Für Verbraucher ist die Situation jedenfalls oft unbefriedigend, da sie auf manche Begriffe vertrauen und dann bitter enttäuscht werden können. Quantum wird nach der Aktion der Finanzaufsicht vermutlich Probleme haben, den eigenen Vertrieb hierzulande wieder anzukurbeln. Neue Zweifel scheinen nach den Hinweisen aus dem Unternehmen zudem angebracht zu sein: Ob der Tarif für die Fonds-Leben ein echter Honorartarif ist!?







Kommentare
Klaus Gansterer
19 August 2010 um 01:08
Also meines Wissens und auch meiner Erfahrung nach ist die Honorarberatung eigentlich das, was ich als Anleger am meisten empfehlen kann.

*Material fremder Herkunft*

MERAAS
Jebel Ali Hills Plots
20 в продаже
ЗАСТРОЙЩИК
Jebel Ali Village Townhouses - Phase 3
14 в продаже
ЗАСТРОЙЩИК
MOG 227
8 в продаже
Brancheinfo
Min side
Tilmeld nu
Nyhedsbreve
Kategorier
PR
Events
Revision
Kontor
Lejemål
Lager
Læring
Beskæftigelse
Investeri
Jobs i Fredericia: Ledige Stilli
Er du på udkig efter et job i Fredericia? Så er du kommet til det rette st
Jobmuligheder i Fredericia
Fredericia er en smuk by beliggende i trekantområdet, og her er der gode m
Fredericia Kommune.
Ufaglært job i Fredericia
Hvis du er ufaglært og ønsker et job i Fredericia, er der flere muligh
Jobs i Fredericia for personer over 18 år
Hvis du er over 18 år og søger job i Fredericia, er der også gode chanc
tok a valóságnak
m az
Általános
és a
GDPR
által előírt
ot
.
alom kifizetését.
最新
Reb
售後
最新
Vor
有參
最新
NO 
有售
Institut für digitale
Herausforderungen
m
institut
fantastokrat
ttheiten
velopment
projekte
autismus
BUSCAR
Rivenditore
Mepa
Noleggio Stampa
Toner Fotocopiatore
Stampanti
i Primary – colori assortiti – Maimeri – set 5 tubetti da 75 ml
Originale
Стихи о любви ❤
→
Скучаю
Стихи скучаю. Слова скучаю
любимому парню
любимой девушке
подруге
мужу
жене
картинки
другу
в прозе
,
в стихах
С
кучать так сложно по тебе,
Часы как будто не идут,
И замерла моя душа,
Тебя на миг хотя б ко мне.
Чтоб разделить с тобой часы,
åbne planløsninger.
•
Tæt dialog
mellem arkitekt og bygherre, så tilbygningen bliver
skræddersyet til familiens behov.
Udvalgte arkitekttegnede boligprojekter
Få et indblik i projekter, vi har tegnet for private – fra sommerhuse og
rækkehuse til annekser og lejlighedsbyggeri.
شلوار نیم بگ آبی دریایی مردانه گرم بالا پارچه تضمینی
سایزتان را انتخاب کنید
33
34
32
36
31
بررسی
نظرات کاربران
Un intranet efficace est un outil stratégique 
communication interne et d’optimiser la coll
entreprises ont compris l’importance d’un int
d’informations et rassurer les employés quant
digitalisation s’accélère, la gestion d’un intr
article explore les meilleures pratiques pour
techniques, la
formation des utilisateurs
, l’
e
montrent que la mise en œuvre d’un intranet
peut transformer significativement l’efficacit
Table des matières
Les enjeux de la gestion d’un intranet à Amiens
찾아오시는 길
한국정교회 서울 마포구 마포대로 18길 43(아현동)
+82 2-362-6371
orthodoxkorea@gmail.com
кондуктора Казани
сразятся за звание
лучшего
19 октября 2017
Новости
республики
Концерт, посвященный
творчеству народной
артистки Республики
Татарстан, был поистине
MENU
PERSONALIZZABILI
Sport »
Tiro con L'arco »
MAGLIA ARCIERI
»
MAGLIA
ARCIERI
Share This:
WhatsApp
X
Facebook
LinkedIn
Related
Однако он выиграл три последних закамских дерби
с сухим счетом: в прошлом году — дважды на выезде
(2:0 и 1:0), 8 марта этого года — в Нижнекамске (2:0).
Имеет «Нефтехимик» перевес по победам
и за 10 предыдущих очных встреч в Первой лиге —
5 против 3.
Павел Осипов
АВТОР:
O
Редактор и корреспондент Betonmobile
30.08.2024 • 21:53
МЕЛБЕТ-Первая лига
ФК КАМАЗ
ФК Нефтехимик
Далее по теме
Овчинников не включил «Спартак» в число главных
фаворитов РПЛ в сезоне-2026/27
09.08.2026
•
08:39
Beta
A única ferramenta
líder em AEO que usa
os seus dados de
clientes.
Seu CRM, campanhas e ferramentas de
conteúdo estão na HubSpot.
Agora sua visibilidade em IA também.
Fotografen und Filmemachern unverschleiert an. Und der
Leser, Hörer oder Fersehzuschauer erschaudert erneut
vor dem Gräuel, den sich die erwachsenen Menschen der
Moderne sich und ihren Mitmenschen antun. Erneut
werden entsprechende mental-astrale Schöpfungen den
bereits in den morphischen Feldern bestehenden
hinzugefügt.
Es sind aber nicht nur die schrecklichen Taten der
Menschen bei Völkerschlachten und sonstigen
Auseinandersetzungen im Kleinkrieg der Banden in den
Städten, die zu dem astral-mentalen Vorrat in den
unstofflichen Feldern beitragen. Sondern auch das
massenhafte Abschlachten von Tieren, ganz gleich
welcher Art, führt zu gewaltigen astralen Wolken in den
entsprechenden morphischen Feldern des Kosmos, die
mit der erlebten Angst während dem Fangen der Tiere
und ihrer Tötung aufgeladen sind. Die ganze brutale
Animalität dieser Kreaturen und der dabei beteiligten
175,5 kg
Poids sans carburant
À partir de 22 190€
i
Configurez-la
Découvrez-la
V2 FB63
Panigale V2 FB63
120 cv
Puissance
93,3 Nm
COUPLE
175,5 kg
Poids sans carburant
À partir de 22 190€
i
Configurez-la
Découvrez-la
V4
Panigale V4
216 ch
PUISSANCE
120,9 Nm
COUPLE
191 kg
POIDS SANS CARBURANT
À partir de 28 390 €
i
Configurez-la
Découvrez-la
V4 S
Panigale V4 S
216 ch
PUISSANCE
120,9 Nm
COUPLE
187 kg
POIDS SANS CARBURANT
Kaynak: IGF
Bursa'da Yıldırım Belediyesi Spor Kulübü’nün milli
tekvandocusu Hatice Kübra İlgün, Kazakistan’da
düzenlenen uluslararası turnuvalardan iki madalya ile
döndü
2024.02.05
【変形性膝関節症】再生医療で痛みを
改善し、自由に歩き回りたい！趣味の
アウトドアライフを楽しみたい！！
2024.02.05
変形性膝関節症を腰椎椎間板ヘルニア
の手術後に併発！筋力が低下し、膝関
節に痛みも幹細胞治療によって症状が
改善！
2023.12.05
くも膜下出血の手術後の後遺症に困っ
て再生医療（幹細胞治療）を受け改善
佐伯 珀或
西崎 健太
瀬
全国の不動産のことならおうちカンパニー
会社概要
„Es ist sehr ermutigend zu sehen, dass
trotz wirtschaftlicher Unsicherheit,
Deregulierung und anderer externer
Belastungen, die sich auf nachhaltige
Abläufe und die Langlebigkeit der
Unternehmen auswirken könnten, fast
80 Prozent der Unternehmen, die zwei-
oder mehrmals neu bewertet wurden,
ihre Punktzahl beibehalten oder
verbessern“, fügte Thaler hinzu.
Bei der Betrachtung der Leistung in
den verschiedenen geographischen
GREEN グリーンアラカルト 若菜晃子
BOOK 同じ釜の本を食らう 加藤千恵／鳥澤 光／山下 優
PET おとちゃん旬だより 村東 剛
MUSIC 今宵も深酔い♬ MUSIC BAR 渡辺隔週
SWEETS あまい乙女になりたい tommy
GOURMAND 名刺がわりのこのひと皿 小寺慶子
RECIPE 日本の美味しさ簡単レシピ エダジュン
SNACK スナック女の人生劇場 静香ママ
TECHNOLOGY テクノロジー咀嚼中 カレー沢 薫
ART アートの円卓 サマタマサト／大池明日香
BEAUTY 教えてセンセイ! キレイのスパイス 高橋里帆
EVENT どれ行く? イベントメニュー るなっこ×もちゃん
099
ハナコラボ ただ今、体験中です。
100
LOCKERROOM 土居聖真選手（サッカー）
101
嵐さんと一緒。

Ich habe in Österreich viele Möglichkeiten ausprobiert und bin schließlich bei der Capital bei einem Honorarberater gelandet und damit höchst zufrieden! Ich würde mir aber nie einen völlgi unabhängigen Berater nehmen, sondern nur jemanden, bei einer Bank, der ich auch vertraue. Grundsätzlich denke ich, dass ab einem gewissen Kapital das beste sicher der WEg der Honorarberatung ist! Muss man sich aber eben auch “leisten” können!
Frommholz
19 August 2010 um 03:08
Ich bin überzeugter Honorarberater VDH: Trotzdem vertrete ich die Meinung, dass ein Honorarberater nicht von vornherein der bessere Berater ist. Da er andere Beratungsmotive hat (Aufwand ist entlohnt) kann er tendenziell freier und unabhängiger beraten. Leider ist es aber zur Masche geworden, sich Honorarberater zu nennen, aber trotzdem auch Provisionen zu kassieren. Es gilt also, Verbraucher nicht nur auf die Möglichkeit hinzuweisen, dass Honorarberatung eine andere, gute Form der Finanzberatung ist, sondern gleichzeitig ihn auch vor Mischformen zu warnen. Diese sind nämlich m.E. verwerflicher als eine vernünftig kommunizierte Finanzberatung auf Provisionsbasis.